Nintendo of America has been accused of cracking down on fledgling unionisation efforts by firing employees that were engaging in what (should have been) protected organisation activities. The complaint filed with the National Labor Relations Board, implicates both Nintendo and its staffing and recruiting partner Aston Carter of this union busting attitude.
The filing alleges that Nintendo cracked down on employees through:
- Engaging in surveillance or creating the impression of surveillance of employees’ union activities
- Discharging an employee for engaging in protected activities such as discussing wages and other terms and conditions of employment
- Discharging an employee because they joined or supported labor organisation
With this news, some former Nintendo employees have started to speak up about Nintendo’ internal practices on social media. They range from simply stating that there was a huge amount of pressure under threat of being let go, tactics that could have been to enforce longterm contractor status, and even firing a bunch of employees just before hitting a threshold to receive retirement benefits. Not cool, Nintendo.
Nintendo are not the first, and almost certainly won’t be the last company to try and shut down unionisation efforts in the video games industry. Activision Blizzard has been in the spotlight for a whole host of reasons, but one of them has been their attitude toward employees and their efforts to unionise and seek representation within the company. QA employees at Raven Software have formed a union in the wake of Activision’s decision to layoff contracted staff who were in good standing, which led to a longterm strike of some staff at the company.

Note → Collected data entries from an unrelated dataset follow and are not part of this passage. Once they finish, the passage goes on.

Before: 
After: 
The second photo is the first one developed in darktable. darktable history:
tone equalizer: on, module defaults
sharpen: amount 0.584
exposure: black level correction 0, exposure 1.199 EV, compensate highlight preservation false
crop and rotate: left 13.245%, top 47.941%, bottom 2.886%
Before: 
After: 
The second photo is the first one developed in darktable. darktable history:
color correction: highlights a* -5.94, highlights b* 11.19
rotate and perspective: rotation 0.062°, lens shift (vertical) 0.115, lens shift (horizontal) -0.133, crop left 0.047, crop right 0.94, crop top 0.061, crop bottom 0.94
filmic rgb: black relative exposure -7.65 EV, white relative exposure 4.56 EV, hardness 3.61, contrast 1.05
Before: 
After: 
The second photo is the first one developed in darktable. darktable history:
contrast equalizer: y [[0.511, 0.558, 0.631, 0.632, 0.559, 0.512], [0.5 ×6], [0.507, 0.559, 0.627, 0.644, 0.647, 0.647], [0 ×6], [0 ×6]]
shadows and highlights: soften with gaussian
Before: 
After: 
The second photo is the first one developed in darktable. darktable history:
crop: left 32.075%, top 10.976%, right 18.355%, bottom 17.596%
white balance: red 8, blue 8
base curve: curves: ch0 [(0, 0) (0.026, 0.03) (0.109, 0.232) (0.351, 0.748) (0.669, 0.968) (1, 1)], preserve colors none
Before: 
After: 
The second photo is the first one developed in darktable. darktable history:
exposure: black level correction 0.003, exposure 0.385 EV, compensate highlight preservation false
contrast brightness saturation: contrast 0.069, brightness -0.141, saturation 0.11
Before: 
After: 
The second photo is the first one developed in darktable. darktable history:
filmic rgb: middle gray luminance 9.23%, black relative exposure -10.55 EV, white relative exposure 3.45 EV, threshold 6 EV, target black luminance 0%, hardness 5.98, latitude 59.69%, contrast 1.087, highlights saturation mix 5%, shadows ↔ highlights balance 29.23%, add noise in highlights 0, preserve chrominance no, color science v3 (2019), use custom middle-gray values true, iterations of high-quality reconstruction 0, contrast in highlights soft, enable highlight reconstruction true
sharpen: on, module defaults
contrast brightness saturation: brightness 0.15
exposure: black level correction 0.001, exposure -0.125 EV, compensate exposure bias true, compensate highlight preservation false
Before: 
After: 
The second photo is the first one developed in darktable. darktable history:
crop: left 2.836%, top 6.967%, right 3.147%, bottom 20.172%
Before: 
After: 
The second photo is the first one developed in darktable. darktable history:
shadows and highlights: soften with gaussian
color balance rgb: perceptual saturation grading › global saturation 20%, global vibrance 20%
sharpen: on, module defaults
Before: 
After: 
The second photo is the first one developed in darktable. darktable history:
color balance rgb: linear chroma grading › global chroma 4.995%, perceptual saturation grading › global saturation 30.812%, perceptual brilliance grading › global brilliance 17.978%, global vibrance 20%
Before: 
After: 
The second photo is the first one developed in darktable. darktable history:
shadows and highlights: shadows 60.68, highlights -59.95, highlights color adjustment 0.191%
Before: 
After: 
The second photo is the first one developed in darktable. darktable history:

Since then, Activision has not yet recognised the union that has been formed, has reshuffled the department, and made thinly veiled threats that unionisation would impact their future plans, but has followed through on statements that they would convert QA contractors to full time staff. Those staff unionising at Raven have been omitted from this, in a way that could be justified as not wanting to influence the union, but could easily be seen as punitive against them.